Poet Tony Hoagland has died at age 64.
Hoagland was known for writing poetry that was beautiful but also critical of American culture and consumerism. His collection "What Narcissism Means to Me" was a finalist for the National Book Critics Circle Award.
Editor Jeff Shotts at Graywolf Press, the Minneapolis firm that published Hoagland, said the poet "could be a ferociously loyal friend, a demanding teacher, and a great believer in beauty and the healing power of art." Graywolf published Hoagland's seventh book of poetry, "Priest Turned Therapist Treats Fear of God," earlier this year.
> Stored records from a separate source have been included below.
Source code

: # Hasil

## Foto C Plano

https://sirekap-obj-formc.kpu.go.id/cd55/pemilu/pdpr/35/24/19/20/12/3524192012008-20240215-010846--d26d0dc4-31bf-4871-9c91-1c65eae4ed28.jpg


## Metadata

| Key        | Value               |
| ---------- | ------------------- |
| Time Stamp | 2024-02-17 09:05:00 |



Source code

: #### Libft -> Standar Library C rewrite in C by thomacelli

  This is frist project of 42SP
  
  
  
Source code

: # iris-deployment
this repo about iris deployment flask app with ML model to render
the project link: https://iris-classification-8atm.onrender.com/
"Tony Hoagland gave us a fierce, sometimes ugly, but ultimately redeemable portrait of America in his poetry and essays," Shotts reflected. "I believe he wanted to give us many voices as a way into social and political critique, and he pointed his acerbic wit most directly at himself as a blunt instrument of self-scrutiny and satire.
"Tony was often a famous contrarian, and his poetry and criticism are known for picking fights and taking stands and not shying from the flaws of human nature and experience. He was a great talker, a great wit, and there has been no one quite like him in contemporary American poetry."
Hoagland died Tuesday of pancreatic cancer at his home in Santa Fe, N.M.